== Data extract ==
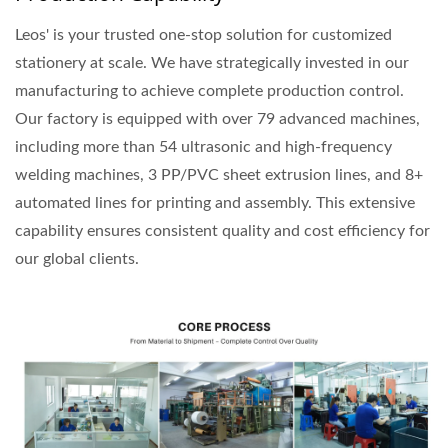
Leos' is your trusted one-stop solution for customized
stationery at scale. We have strategically invested in our
manufacturing to achieve complete production control.
Our factory is equipped with over 79 advanced machines,
including more than 54 ultrasonic and high-frequency
welding machines, 3 PP/PVC sheet extrusion lines, and 8+
automated lines for printing and assembly. This extensive
capability ensures consistent quality and cost efficiency for
our global clients.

== Problem details ==
Write out, word for word, all lines from the line that holds "manufacturing to achieve" through the last line of the listing, with both end lines kept.

== Solution to this exercise ==
manufacturing to achieve complete production control.
Our factory is equipped with over 79 advanced machines,
including more than 54 ultrasonic and high-frequency
welding machines, 3 PP/PVC sheet extrusion lines, and 8+
automated lines for printing and assembly. This extensive
capability ensures consistent quality and cost efficiency for
our global clients.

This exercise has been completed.